◆ What to do: Revise the data below from the line containing "SHIPPING & PAY" through the line containing "No review for this prod" by replacing "SHIPPING" with "DELIVERY" and leaving all else unchanged. Return only those lines.

◆ Input material:
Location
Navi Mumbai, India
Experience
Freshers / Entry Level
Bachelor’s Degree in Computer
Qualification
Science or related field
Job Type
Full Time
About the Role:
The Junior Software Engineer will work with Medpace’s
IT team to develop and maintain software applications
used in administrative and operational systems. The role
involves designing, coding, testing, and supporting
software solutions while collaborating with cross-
--
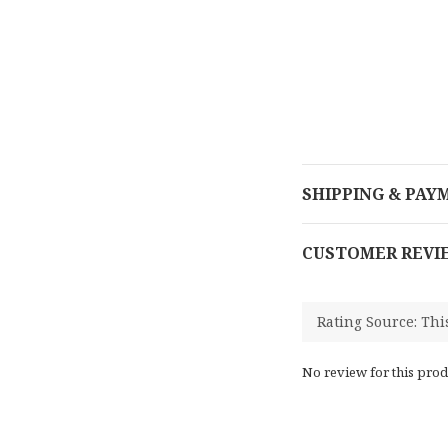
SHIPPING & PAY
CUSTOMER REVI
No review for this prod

◆ Exercise solution:
DELIVERY & PAY
CUSTOMER REVI
No review for this prod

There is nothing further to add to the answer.